Start of Block
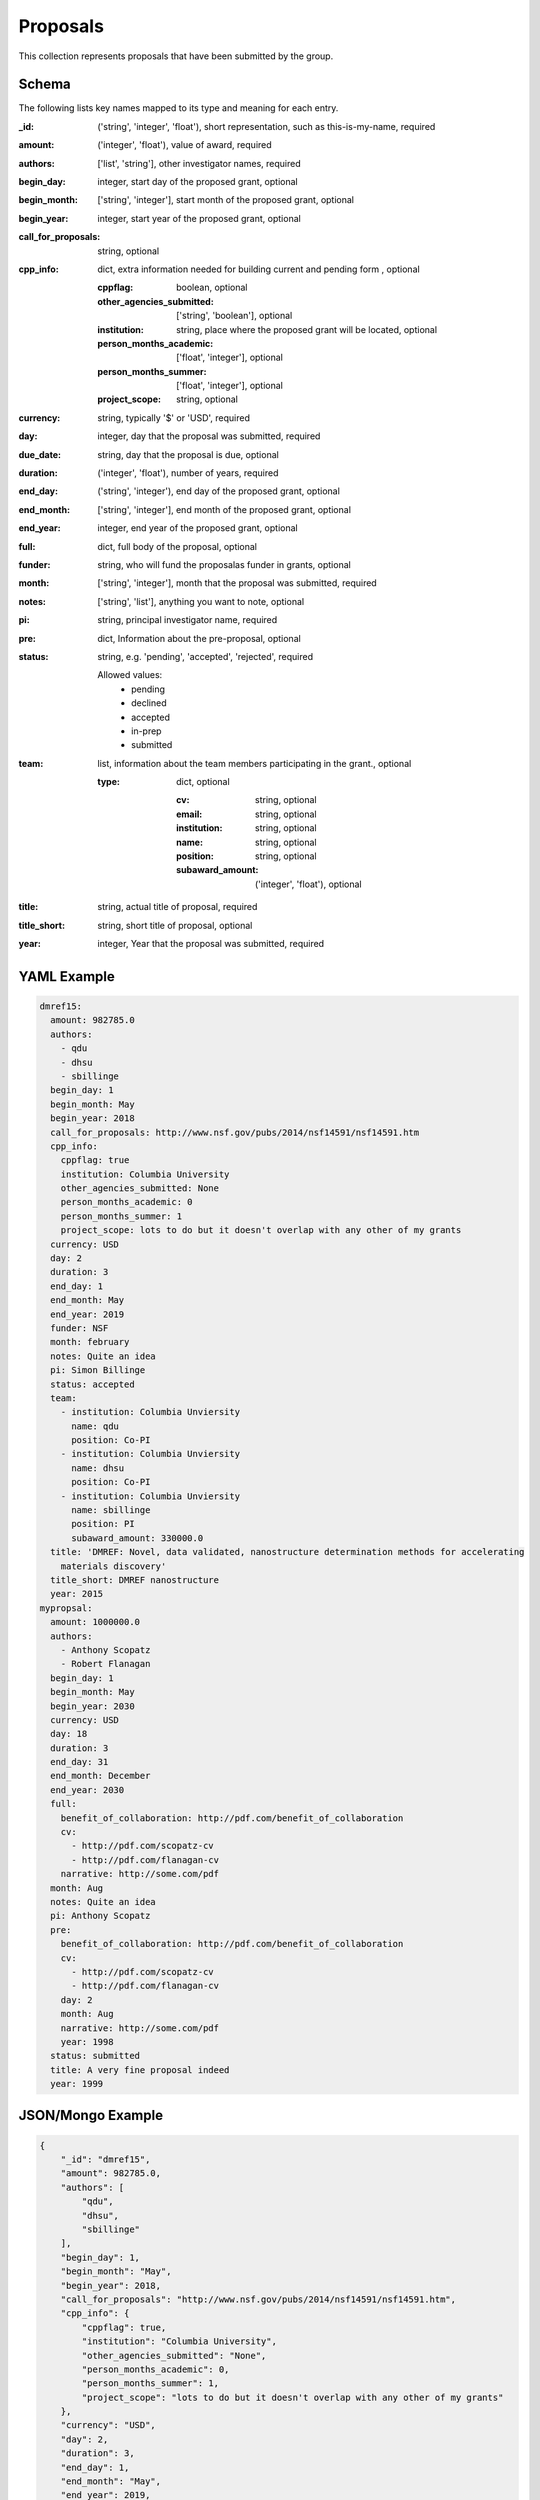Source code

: Proposals
=========
This collection represents proposals that have been submitted by the group.

Schema
------
The following lists key names mapped to its type and meaning for each entry.

:_id: ('string', 'integer', 'float'), short representation, such as this-is-my-name, required
:amount: ('integer', 'float'), value of award, required
:authors: ['list', 'string'], other investigator names, required
:begin_day: integer, start day of the proposed grant, optional
:begin_month: ['string', 'integer'], start month of the proposed grant, optional
:begin_year: integer, start year of the proposed grant, optional
:call_for_proposals: string, optional
:cpp_info: dict, extra information needed for building current and pending form , optional

	:cppflag: boolean, optional
	:other_agencies_submitted: ['string', 'boolean'], optional
	:institution: string, place where the proposed grant will be located, optional
	:person_months_academic: ['float', 'integer'], optional
	:person_months_summer: ['float', 'integer'], optional
	:project_scope: string, optional
:currency: string, typically '$' or 'USD', required
:day: integer, day that the proposal was submitted, required
:due_date: string, day that the proposal is due, optional
:duration: ('integer', 'float'), number of years, required
:end_day: ('string', 'integer'), end day of the proposed grant, optional
:end_month: ['string', 'integer'], end month of the proposed grant, optional
:end_year: integer, end year of the proposed grant, optional
:full: dict, full body of the proposal, optional
:funder: string, who will fund the proposalas funder in grants, optional
:month: ['string', 'integer'], month that the proposal was submitted, required
:notes: ['string', 'list'], anything you want to note, optional
:pi: string, principal investigator name, required
:pre: dict, Information about the pre-proposal, optional
:status: string, e.g. 'pending', 'accepted', 'rejected', required

	Allowed values: 
		* pending
		* declined
		* accepted
		* in-prep
		* submitted
:team: list, information about the team members participating in the grant., optional

	:type: dict, optional

		:cv: string, optional
		:email: string, optional
		:institution: string, optional
		:name: string, optional
		:position: string, optional
		:subaward_amount: ('integer', 'float'), optional
:title: string, actual title of proposal, required
:title_short: string, short title of proposal, optional
:year: integer, Year that the proposal was submitted, required


YAML Example
------------

.. code-block:: yaml

	dmref15:
	  amount: 982785.0
	  authors:
	    - qdu
	    - dhsu
	    - sbillinge
	  begin_day: 1
	  begin_month: May
	  begin_year: 2018
	  call_for_proposals: http://www.nsf.gov/pubs/2014/nsf14591/nsf14591.htm
	  cpp_info:
	    cppflag: true
	    institution: Columbia University
	    other_agencies_submitted: None
	    person_months_academic: 0
	    person_months_summer: 1
	    project_scope: lots to do but it doesn't overlap with any other of my grants
	  currency: USD
	  day: 2
	  duration: 3
	  end_day: 1
	  end_month: May
	  end_year: 2019
	  funder: NSF
	  month: february
	  notes: Quite an idea
	  pi: Simon Billinge
	  status: accepted
	  team:
	    - institution: Columbia Unviersity
	      name: qdu
	      position: Co-PI
	    - institution: Columbia Unviersity
	      name: dhsu
	      position: Co-PI
	    - institution: Columbia Unviersity
	      name: sbillinge
	      position: PI
	      subaward_amount: 330000.0
	  title: 'DMREF: Novel, data validated, nanostructure determination methods for accelerating
	    materials discovery'
	  title_short: DMREF nanostructure
	  year: 2015
	mypropsal:
	  amount: 1000000.0
	  authors:
	    - Anthony Scopatz
	    - Robert Flanagan
	  begin_day: 1
	  begin_month: May
	  begin_year: 2030
	  currency: USD
	  day: 18
	  duration: 3
	  end_day: 31
	  end_month: December
	  end_year: 2030
	  full:
	    benefit_of_collaboration: http://pdf.com/benefit_of_collaboration
	    cv:
	      - http://pdf.com/scopatz-cv
	      - http://pdf.com/flanagan-cv
	    narrative: http://some.com/pdf
	  month: Aug
	  notes: Quite an idea
	  pi: Anthony Scopatz
	  pre:
	    benefit_of_collaboration: http://pdf.com/benefit_of_collaboration
	    cv:
	      - http://pdf.com/scopatz-cv
	      - http://pdf.com/flanagan-cv
	    day: 2
	    month: Aug
	    narrative: http://some.com/pdf
	    year: 1998
	  status: submitted
	  title: A very fine proposal indeed
	  year: 1999


JSON/Mongo Example
------------------

.. code-block:: json

	{
	    "_id": "dmref15",
	    "amount": 982785.0,
	    "authors": [
	        "qdu",
	        "dhsu",
	        "sbillinge"
	    ],
	    "begin_day": 1,
	    "begin_month": "May",
	    "begin_year": 2018,
	    "call_for_proposals": "http://www.nsf.gov/pubs/2014/nsf14591/nsf14591.htm",
	    "cpp_info": {
	        "cppflag": true,
	        "institution": "Columbia University",
	        "other_agencies_submitted": "None",
	        "person_months_academic": 0,
	        "person_months_summer": 1,
	        "project_scope": "lots to do but it doesn't overlap with any other of my grants"
	    },
	    "currency": "USD",
	    "day": 2,
	    "duration": 3,
	    "end_day": 1,
	    "end_month": "May",
	    "end_year": 2019,
	    "funder": "NSF",
	    "month": "february",
	    "notes": "Quite an idea",
	    "pi": "Simon Billinge",
	    "status": "accepted",
	    "team": [
	        {
	            "institution": "Columbia Unviersity",
	            "name": "qdu",
	            "position": "Co-PI"
	        },
	        {
	            "institution": "Columbia Unviersity",
	            "name": "dhsu",
	            "position": "Co-PI"
	        },
	        {
	            "institution": "Columbia Unviersity",
	            "name": "sbillinge",
	            "position": "PI",
	            "subaward_amount": 330000.0
	        }
	    ],
	    "title": "DMREF: Novel, data validated, nanostructure determination methods for accelerating materials discovery",
	    "title_short": "DMREF nanostructure",
	    "year": 2015
	}
	{
	    "_id": "mypropsal",
	    "amount": 1000000.0,
	    "authors": [
	        "Anthony Scopatz",
	        "Robert Flanagan"
	    ],
	    "begin_day": 1,
	    "begin_month": "May",
	    "begin_year": 2030,
	    "currency": "USD",
	    "day": 18,
	    "duration": 3,
	    "end_day": 31,
	    "end_month": "December",
	    "end_year": 2030,
	    "full": {
	        "benefit_of_collaboration": "http://pdf.com/benefit_of_collaboration",
	        "cv": [
	            "http://pdf.com/scopatz-cv",
	            "http://pdf.com/flanagan-cv"
	        ],
	        "narrative": "http://some.com/pdf"
	    },
	    "month": "Aug",
	    "notes": "Quite an idea",
	    "pi": "Anthony Scopatz",
	    "pre": {
	        "benefit_of_collaboration": "http://pdf.com/benefit_of_collaboration",
	        "cv": [
	            "http://pdf.com/scopatz-cv",
	            "http://pdf.com/flanagan-cv"
	        ],
	        "day": 2,
	        "month": "Aug",
	        "narrative": "http://some.com/pdf",
	        "year": 1998
	    },
	    "status": "submitted",
	    "title": "A very fine proposal indeed",
	    "year": 1999
	}
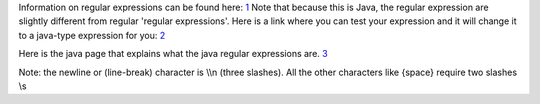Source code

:.. contents::
   :depth: 3
..

Information on regular expressions can be found here:
`1 <http://www.regular-expressions.info/>`__ Note that because this is
Java, the regular expression are slightly different from regular
'regular expressions'. Here is a link where you can test your expression
and it will change it to a java-type expression for you:
`2 <http://www.cis.upenn.edu/~matuszek/General/RegexTester/regex-tester.html>`__

Here is the java page that explains what the java regular expressions
are.
`3 <http://java.sun.com/j2se/1.4.2/docs/api/java/util/regex/Pattern.html>`__

Note: the newline or (line-break) character is \\\\n (three slashes).
All the other characters like {space} require two slashes \\\s
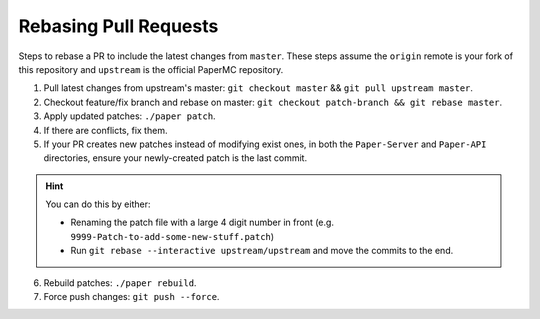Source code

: ======================
Rebasing Pull Requests
======================

Steps to rebase a PR to include the latest changes from ``master``.
These steps assume the ``origin`` remote is your fork of this repository and ``upstream`` is the official PaperMC repository.

1. Pull latest changes from upstream's master: ``git checkout master`` && ``git pull upstream master``.
2. Checkout feature/fix branch and rebase on master: ``git checkout patch-branch && git rebase master``.
3. Apply updated patches: ``./paper patch``.
4. If there are conflicts, fix them.
5. If your PR creates new patches instead of modifying exist ones, in both the ``Paper-Server`` and ``Paper-API`` directories, ensure your newly-created patch is the last commit.

.. hint::
    You can do this by either:
   
    * Renaming the patch file with a large 4 digit number in front (e.g. ``9999-Patch-to-add-some-new-stuff.patch``)
    * Run ``git rebase --interactive upstream/upstream`` and move the commits to the end.
  
6. Rebuild patches: ``./paper rebuild``.
7. Force push changes: ``git push --force``.
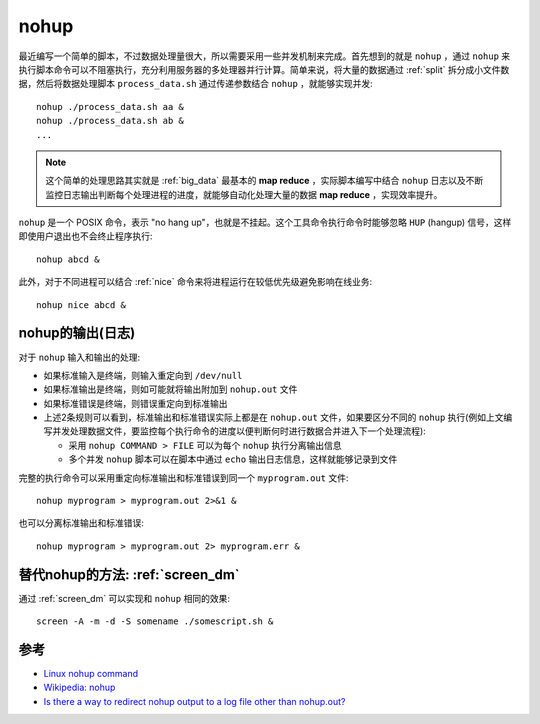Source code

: .. _nohup:

=================
nohup
=================

最近编写一个简单的脚本，不过数据处理量很大，所以需要采用一些并发机制来完成。首先想到的就是 ``nohup`` ，通过 ``nohup`` 来执行脚本命令可以不阻塞执行，充分利用服务器的多处理器并行计算。简单来说，将大量的数据通过 :ref:`split` 拆分成小文件数据，然后将数据处理脚本 ``process_data.sh`` 通过传递参数结合 ``nohup`` ，就能够实现并发::

   nohup ./process_data.sh aa &
   nohup ./process_data.sh ab &
   ...

.. note::

   这个简单的处理思路其实就是 :ref:`big_data` 最基本的 **map reduce** ，实际脚本编写中结合 ``nohup`` 日志以及不断监控日志输出判断每个处理进程的进度，就能够自动化处理大量的数据 **map reduce** ，实现效率提升。

``nohup`` 是一个 POSIX 命令，表示 "no hang up"，也就是不挂起。这个工具命令执行命令时能够忽略 ``HUP`` (hangup) 信号，这样即使用户退出也不会终止程序执行::

   nohup abcd &

此外，对于不同进程可以结合 :ref:`nice` 命令来将进程运行在较低优先级避免影响在线业务::

   nohup nice abcd &

nohup的输出(日志)
====================

对于 ``nohup`` 输入和输出的处理:

- 如果标准输入是终端，则输入重定向到 ``/dev/null``
- 如果标准输出是终端，则如可能就将输出附加到 ``nohup.out`` 文件
- 如果标准错误是终端，则错误重定向到标准输出
- 上述2条规则可以看到，标准输出和标准错误实际上都是在 ``nohup.out`` 文件，如果要区分不同的 ``nohup`` 执行(例如上文编写并发处理数据文件，要监控每个执行命令的进度以便判断何时进行数据合并进入下一个处理流程):

  - 采用 ``nohup COMMAND > FILE`` 可以为每个 ``nohup`` 执行分离输出信息
  - 多个并发 ``nohup`` 脚本可以在脚本中通过 ``echo`` 输出日志信息，这样就能够记录到文件

完整的执行命令可以采用重定向标准输出和标准错误到同一个 ``myprogram.out`` 文件::

   nohup myprogram > myprogram.out 2>&1 &

也可以分离标准输出和标准错误::

   nohup myprogram > myprogram.out 2> myprogram.err &
  
替代nohup的方法: :ref:`screen_dm`
====================================

通过 :ref:`screen_dm` 可以实现和 ``nohup`` 相同的效果::

   screen -A -m -d -S somename ./somescript.sh &

参考
======

- `Linux nohup command <https://www.computerhope.com/unix/unohup.htm>`_
- `Wikipedia: nohup <https://en.wikipedia.org/wiki/Nohup>`_
- `Is there a way to redirect nohup output to a log file other than nohup.out? <https://unix.stackexchange.com/questions/45913/is-there-a-way-to-redirect-nohup-output-to-a-log-file-other-than-nohup-out>`_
End of Block
Exercise directions: Identify the lines above with the word "that". Copy them.

Output of the exercise:
This collection represents proposals that have been submitted by the group.
:day: integer, day that the proposal was submitted, required
:due_date: string, day that the proposal is due, optional
:month: ['string', 'integer'], month that the proposal was submitted, required
:year: integer, Year that the proposal was submitted, required
`1 <http://www.regular-expressions.info/>`__ Note that because this is
Here is the java page that explains what the java regular expressions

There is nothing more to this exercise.